Eugen Wiedmaier (16 November 1900 – 14 March 1940) was a German political activist and party official (KPD) who engaged in anti-fascist resistance after 1933. Following six years in solitary confinement, he died while detained at the main penitentiary in Ludwigsburg, during the first part of 1940. The death was reported as a suicide.

==Life==
Eugen Wiedmaier was born into a working-class family in Zuffenhausen, then just outside Stuttgart to the north. He attended school locally and then undertook commercial training. He worked for a succession of businesses as a sales representative till 1932.

He joined the Social Democratic Party (SPD) in 1918, switching almost immediately to the anti-war Independent Social Democratic Party (USPD). As the USDP itself broke apart, in 1919 he joined the newly launched Communist Party (KPD), remaining a member at least till the party was outlawed in 1933. Wiedmaier was a co-founder of the Free Young Socialists in Württemberg and from 1920 served as secretary of the Württemberg Young Communists (KJD). It was also in 1920 that he became a member of the Communist Party's Württemberg regional leadership team (Bezirksleitung).

Wiedmaier relocated to Berlin in 1921, although there are indications that he retained close links with his home region. In 1922 he joined the KJD's Berlin-based national leadership team, appointed "Secretary for Anti-militarist Work" (Sekretär für antimilitaristische Arbeit). (Note: For the Communist Party, "Anti-militarist Work" involved extensive international liaison with Communist parties in various European countries and, for the Communist Party of Germany, extensive "party intelligence" work on the domestic front.)

In 1923, following the French military occupation of the Ruhr the KJD leadership sent him to the region as a party instructor. After serving for several months as secretary to the KJD regional leadership team (Bezirksleitung), he was appointed to take responsibility for KJD (Note: When consulting sources, please be aware that in 1925 the Kommunistische Jugend Deutschlands (KJD) became part of the Kommunistischer Jugendverband Deutschlands (KJVD) (see Young Communist League of Germany), which marked its merger with the "Sozialistischen Proletarierjugend".) party instructor activities across the Saar, Palatinate and Württemberg regions.

1923 was also the year in which Eugen Wiedmaier married Maria Siegloch (1896–1977), the daughter of a railway worker and, like Wiedmaier, a communist activist originally from Zuffenhausen. She came to the partnership with a son from her first marriage, but there is no mention of any children born from the marriage of Eugen and Maria Wiedmaier.

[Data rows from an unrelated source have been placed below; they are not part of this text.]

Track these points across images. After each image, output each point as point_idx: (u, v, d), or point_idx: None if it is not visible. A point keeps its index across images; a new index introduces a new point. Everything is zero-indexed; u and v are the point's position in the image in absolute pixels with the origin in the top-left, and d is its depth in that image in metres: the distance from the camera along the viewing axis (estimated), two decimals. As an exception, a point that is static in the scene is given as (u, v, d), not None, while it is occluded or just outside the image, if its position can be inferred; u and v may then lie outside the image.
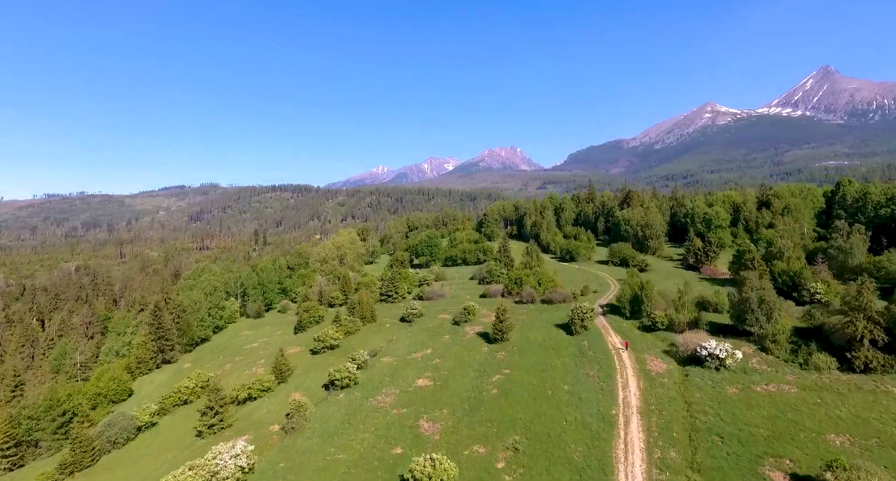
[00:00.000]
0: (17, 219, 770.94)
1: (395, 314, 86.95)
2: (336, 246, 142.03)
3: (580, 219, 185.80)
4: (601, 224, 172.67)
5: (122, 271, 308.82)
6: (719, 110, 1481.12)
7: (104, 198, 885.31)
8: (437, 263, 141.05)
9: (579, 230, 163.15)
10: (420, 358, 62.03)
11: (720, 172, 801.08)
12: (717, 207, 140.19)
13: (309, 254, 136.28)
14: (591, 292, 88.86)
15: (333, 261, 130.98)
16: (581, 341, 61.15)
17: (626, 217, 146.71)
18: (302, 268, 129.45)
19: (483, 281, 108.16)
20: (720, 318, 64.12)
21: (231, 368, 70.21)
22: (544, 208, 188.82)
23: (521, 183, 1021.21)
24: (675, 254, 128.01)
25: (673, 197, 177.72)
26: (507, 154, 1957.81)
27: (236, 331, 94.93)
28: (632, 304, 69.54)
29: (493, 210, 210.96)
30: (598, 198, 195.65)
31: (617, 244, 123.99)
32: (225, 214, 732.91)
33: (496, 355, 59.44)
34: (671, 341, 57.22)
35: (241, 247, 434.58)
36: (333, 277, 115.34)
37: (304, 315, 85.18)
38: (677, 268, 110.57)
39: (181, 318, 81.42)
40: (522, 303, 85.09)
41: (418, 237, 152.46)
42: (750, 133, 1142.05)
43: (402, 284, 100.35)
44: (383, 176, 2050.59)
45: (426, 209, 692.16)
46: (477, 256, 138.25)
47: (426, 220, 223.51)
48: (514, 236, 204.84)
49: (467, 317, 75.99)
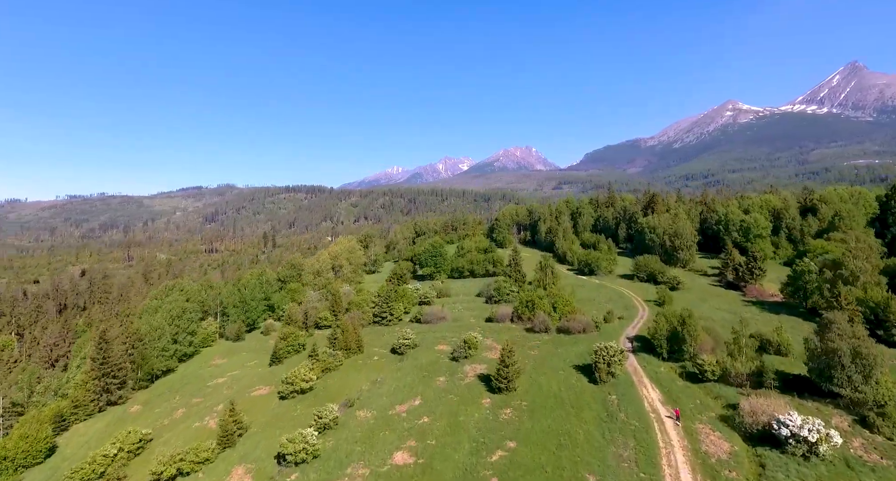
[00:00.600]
0: (40, 220, 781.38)
1: (387, 342, 74.80)
2: (332, 256, 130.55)
3: (599, 225, 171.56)
4: (622, 231, 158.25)
5: (128, 275, 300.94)
6: (741, 108, 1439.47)
7: (123, 199, 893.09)
8: (443, 275, 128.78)
9: (599, 238, 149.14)
10: (405, 412, 49.67)
11: (742, 171, 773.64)
12: (755, 214, 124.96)
13: (302, 265, 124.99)
14: (616, 318, 75.52)
15: (328, 273, 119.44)
16: (608, 394, 48.17)
17: (651, 224, 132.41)
18: (294, 281, 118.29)
19: (490, 299, 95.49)
20: (787, 365, 50.48)
21: (182, 416, 58.97)
22: (560, 213, 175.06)
23: (536, 183, 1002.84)
24: (708, 268, 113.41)
25: (702, 201, 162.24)
26: (523, 154, 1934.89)
27: (208, 358, 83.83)
28: (670, 342, 56.25)
29: (505, 214, 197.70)
30: (618, 203, 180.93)
31: (643, 257, 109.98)
32: (239, 215, 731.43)
33: (499, 413, 46.81)
34: (728, 400, 43.95)
35: (250, 249, 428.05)
36: (326, 292, 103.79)
37: (282, 344, 73.53)
38: (714, 286, 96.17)
39: (136, 349, 70.52)
40: (534, 332, 72.27)
41: (422, 246, 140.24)
42: (773, 131, 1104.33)
43: (397, 305, 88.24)
44: (398, 176, 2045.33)
45: (439, 210, 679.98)
46: (486, 268, 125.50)
47: (434, 225, 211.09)
48: (527, 242, 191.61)
49: (468, 351, 63.43)
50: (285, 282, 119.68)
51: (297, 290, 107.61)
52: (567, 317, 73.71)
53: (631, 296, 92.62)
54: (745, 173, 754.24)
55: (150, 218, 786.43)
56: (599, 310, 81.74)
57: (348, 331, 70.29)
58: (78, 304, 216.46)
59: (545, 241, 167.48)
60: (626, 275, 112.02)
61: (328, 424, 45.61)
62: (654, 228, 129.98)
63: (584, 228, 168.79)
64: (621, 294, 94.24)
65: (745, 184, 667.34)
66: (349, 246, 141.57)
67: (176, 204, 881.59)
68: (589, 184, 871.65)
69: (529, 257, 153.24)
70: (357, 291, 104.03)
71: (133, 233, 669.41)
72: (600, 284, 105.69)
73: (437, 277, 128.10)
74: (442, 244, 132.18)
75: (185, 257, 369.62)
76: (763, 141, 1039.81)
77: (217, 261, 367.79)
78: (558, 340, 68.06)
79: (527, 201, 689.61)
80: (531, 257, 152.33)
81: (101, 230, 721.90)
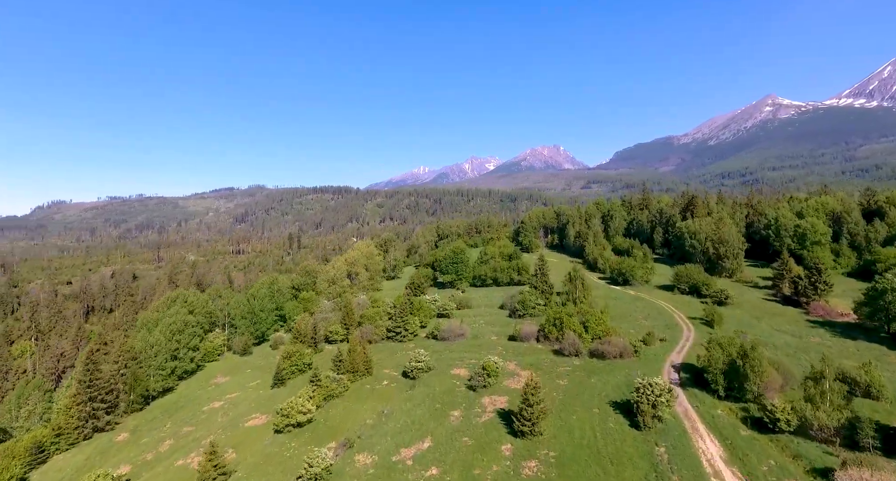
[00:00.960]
0: (83, 221, 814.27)
1: (399, 362, 67.90)
2: (349, 262, 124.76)
3: (632, 228, 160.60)
4: (658, 235, 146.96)
5: (157, 276, 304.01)
6: (781, 103, 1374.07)
7: (160, 200, 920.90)
8: (464, 283, 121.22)
9: (632, 243, 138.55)
10: (411, 459, 42.47)
11: (783, 169, 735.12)
12: (811, 218, 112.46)
13: (316, 272, 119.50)
14: (658, 340, 66.34)
15: (343, 281, 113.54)
16: (655, 446, 39.74)
17: (691, 229, 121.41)
18: (308, 289, 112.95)
19: (514, 313, 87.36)
20: (883, 413, 40.79)
21: (169, 449, 53.42)
22: (590, 216, 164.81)
23: (564, 182, 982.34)
24: (758, 279, 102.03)
25: (748, 203, 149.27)
26: (550, 153, 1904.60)
27: (210, 374, 78.94)
28: (727, 377, 47.17)
29: (531, 217, 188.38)
30: (653, 204, 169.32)
31: (684, 266, 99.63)
32: (268, 216, 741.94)
33: (522, 467, 39.04)
34: (812, 462, 34.94)
35: (276, 250, 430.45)
36: (340, 302, 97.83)
37: (285, 364, 67.49)
38: (769, 301, 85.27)
39: (129, 369, 65.73)
40: (563, 355, 63.97)
41: (443, 251, 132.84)
42: (816, 126, 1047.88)
43: (413, 319, 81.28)
44: (424, 176, 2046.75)
45: (465, 210, 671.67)
46: (510, 276, 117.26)
47: (458, 228, 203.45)
48: (554, 246, 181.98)
49: (486, 380, 55.74)
50: (300, 289, 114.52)
51: (311, 300, 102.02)
52: (601, 338, 65.12)
53: (672, 311, 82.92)
54: (786, 171, 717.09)
55: (184, 218, 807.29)
56: (637, 330, 72.77)
57: (356, 351, 63.65)
58: (105, 307, 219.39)
59: (574, 246, 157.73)
60: (665, 286, 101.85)
61: (319, 476, 38.71)
62: (696, 233, 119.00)
63: (616, 232, 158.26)
64: (661, 309, 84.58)
65: (786, 183, 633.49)
66: (367, 251, 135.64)
67: (209, 204, 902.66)
68: (619, 183, 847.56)
69: (557, 263, 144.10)
70: (372, 302, 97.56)
71: (167, 233, 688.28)
72: (636, 297, 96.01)
73: (458, 285, 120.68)
74: (463, 250, 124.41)
75: (213, 258, 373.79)
76: (806, 137, 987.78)
77: (243, 263, 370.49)
78: (591, 366, 59.61)
79: (554, 201, 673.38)
80: (559, 263, 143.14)
81: (138, 230, 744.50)
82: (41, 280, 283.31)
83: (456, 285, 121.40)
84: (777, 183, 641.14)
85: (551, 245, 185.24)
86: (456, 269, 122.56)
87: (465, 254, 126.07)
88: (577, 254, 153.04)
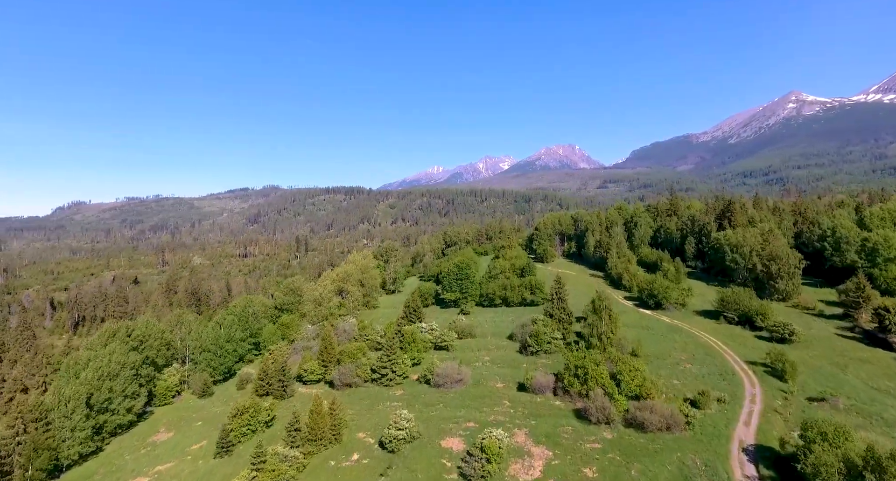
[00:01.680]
0: (101, 221, 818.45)
1: (379, 422, 53.49)
2: (340, 278, 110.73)
3: (660, 237, 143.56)
4: (690, 246, 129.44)
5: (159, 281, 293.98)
6: (805, 99, 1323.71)
7: (176, 200, 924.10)
8: (470, 302, 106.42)
9: (661, 255, 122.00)
10: None
11: (809, 168, 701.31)
12: (881, 231, 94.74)
13: (302, 290, 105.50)
14: (713, 401, 50.52)
15: (331, 301, 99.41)
16: None
17: (732, 241, 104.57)
18: (293, 310, 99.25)
19: (525, 348, 72.19)
20: None
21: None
22: (612, 223, 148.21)
23: (579, 182, 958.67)
24: (820, 304, 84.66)
25: (795, 209, 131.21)
26: (565, 152, 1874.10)
27: (153, 427, 65.39)
28: None
29: (546, 223, 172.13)
30: (682, 210, 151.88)
31: (731, 290, 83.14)
32: (280, 217, 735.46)
33: None
34: None
35: (283, 253, 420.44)
36: (323, 327, 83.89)
37: (234, 424, 53.49)
38: (846, 339, 68.17)
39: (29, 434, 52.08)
40: (589, 421, 48.81)
41: (448, 262, 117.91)
42: (843, 123, 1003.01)
43: (403, 357, 66.76)
44: (438, 176, 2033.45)
45: (478, 211, 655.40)
46: (522, 294, 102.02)
47: (466, 234, 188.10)
48: (571, 255, 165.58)
49: (484, 468, 40.87)
50: (283, 310, 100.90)
51: (291, 325, 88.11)
52: (638, 398, 49.77)
53: (721, 350, 66.82)
54: (812, 169, 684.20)
55: (198, 219, 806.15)
56: (682, 379, 57.23)
57: (321, 413, 49.25)
58: (97, 316, 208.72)
59: (594, 257, 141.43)
60: (706, 312, 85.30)
61: None
62: (738, 247, 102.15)
63: (641, 241, 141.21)
64: (707, 347, 68.48)
65: (813, 182, 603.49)
66: (362, 264, 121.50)
67: (223, 205, 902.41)
68: (636, 183, 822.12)
69: (575, 277, 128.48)
70: (360, 328, 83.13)
71: (179, 234, 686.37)
72: (673, 326, 79.94)
73: (463, 305, 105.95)
74: (469, 265, 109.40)
75: (218, 262, 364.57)
76: (832, 134, 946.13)
77: (249, 266, 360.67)
78: (628, 444, 44.28)
79: (569, 202, 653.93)
80: (577, 277, 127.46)
81: (152, 231, 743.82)
82: (38, 286, 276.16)
83: (460, 304, 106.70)
84: (803, 182, 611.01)
85: (568, 253, 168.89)
86: (461, 287, 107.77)
87: (472, 269, 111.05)
88: (598, 267, 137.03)
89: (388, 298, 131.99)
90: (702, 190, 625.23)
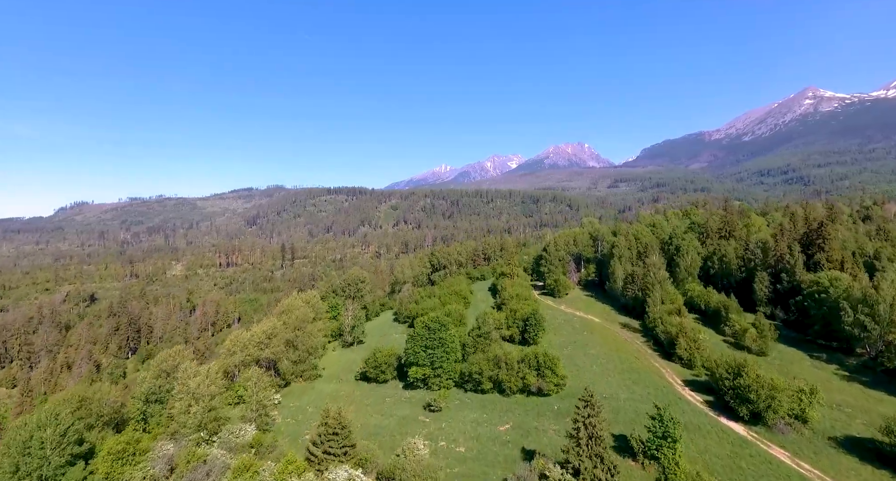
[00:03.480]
0: (101, 222, 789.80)
1: None
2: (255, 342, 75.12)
3: (711, 266, 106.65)
4: (762, 284, 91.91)
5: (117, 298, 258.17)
6: (823, 95, 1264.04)
7: (178, 201, 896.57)
8: (445, 383, 70.73)
9: (727, 302, 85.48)
10: None
11: (830, 166, 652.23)
12: None
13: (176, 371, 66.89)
14: None
15: (217, 398, 63.48)
16: None
17: (854, 295, 67.48)
18: (166, 397, 64.04)
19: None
20: None
21: None
22: (649, 249, 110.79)
23: (589, 181, 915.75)
24: None
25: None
26: (574, 150, 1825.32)
27: None
28: None
29: (557, 244, 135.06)
30: (739, 229, 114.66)
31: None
32: (279, 218, 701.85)
33: None
34: None
35: (270, 262, 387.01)
36: (188, 459, 48.46)
37: None
38: None
39: None
40: None
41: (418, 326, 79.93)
42: (864, 119, 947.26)
43: None
44: (446, 175, 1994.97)
45: (483, 213, 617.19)
46: (523, 377, 65.57)
47: (458, 255, 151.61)
48: (590, 284, 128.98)
49: None
50: (160, 401, 65.56)
51: (131, 450, 52.39)
52: None
53: None
54: (833, 168, 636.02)
55: (200, 220, 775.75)
56: None
57: None
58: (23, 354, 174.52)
59: (623, 294, 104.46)
60: (850, 441, 48.32)
61: None
62: (868, 304, 64.84)
63: (687, 274, 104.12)
64: None
65: (836, 181, 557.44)
66: (301, 314, 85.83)
67: (227, 205, 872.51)
68: (649, 182, 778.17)
69: (600, 327, 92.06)
70: (240, 470, 47.13)
71: (174, 238, 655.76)
72: (793, 473, 43.17)
73: (436, 386, 70.39)
74: (444, 324, 73.46)
75: (194, 273, 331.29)
76: (852, 131, 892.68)
77: (228, 279, 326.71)
78: None
79: (579, 202, 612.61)
80: (603, 329, 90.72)
81: (147, 234, 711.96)
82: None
83: (432, 386, 70.98)
84: (825, 181, 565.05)
85: (586, 282, 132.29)
86: (432, 359, 71.79)
87: (449, 330, 74.81)
88: (629, 309, 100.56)
89: (341, 355, 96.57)
90: (718, 190, 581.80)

In 1924 the PartyCentral Committee summoned Wiedmaier back to Berlin where he served between 1924 and 1929 as a member of the regional leadership team (Bezirksleitung) for Berlin-Brandenburg and as a "Policy Leader" (Polleiter) for the Berlin-Tempelhof sub-region. In June 1929 he was a delegate at the twelfth party conference. The Central Committee now sent him to Danzig where during 1929/31 he served as party secretary for the Bezirksleitung. During 1931/32 he filled the same role in Silesia. Returning to the region of his birth, starting in 1932 he served as Organisation Secretary (Organisationssekretär) for the Party Bezirksleitung in Württemberg.

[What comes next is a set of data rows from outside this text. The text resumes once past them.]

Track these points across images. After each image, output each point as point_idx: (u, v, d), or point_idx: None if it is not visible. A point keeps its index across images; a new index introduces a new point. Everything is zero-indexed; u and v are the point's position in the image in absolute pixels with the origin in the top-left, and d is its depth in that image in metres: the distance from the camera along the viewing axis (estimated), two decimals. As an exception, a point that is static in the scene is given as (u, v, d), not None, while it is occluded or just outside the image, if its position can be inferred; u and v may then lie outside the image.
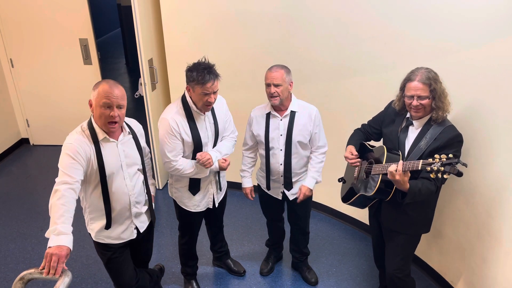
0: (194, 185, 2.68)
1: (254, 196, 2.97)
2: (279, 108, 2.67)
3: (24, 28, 4.67)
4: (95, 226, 2.28)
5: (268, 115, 2.71)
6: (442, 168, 2.01)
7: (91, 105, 2.11)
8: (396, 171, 2.13)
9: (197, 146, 2.55)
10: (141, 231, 2.41)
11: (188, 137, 2.50)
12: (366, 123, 2.69)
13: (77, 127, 2.16)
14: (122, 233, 2.33)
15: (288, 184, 2.82)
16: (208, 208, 2.81)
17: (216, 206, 2.82)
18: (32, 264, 3.32)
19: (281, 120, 2.68)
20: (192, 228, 2.88)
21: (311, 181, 2.80)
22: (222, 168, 2.65)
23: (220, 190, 2.81)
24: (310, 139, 2.73)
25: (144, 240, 2.52)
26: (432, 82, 2.20)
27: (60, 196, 1.91)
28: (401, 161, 2.15)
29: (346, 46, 3.21)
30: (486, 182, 2.52)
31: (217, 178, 2.75)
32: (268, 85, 2.57)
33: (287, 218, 3.09)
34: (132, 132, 2.29)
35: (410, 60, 2.76)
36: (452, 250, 2.91)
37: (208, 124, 2.59)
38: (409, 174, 2.15)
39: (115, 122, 2.09)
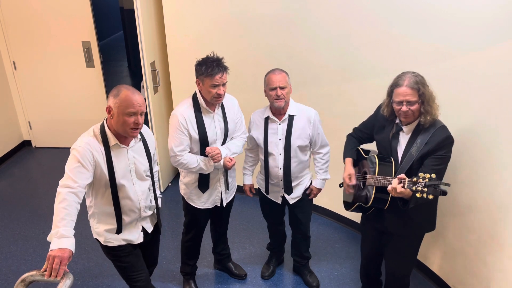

In January 1933 a National Socialist government took power. During the first part of the year Democratic Germany was transformed progressively but rapidly into a one-party dictatorship. Although the Communist Party was now banned, Wiedmaier moved in February 1933 to the Magdeburg region, accepting a Central Committee appointment as a party instructor with responsibilities extending across central-southern Germany, notably Thuringia and Saxony. By the start of 1934 he was active as a party instructor in Baden. It was here that he was arrested, together with other party activists and officials, at a clandestine meeting in Karlsruhe on 26 January 1934. It turned out that a party courier from Berlin whom they had been expecting to join them was a police spy. In December 1934 he faced the usual charge, under circumstances of this kind, of preparing to commit high treason (Vorbereitung zum Hochverrat). and was sentenced by the Regional High Court in Karlsruhe to a thirty-month jail term. Several other prominent local communists were convicted and sentenced at the same time. Communist networks after 1933 were by definition highly secretive, making their detailed operational arrangements hard to determine for the authorities and, indeed, for subsequent researchers. In 1936 major trial took place at Kalrsruhe following the identification of a surviving network. Although he had by this time been incarcerated for more than two years, Wiedmaier was among those tried, convicted and sentenced. In practical terms, this could be seen as a retrial: it involved an increase of the jail sentence he was already serving to a total length of twelve and a half years.

Eugen Wiedmaier died at the main penitentiary in Ludwigsburg, during the first part of 1940. Sources differ over whether the death was a suicide or a murder.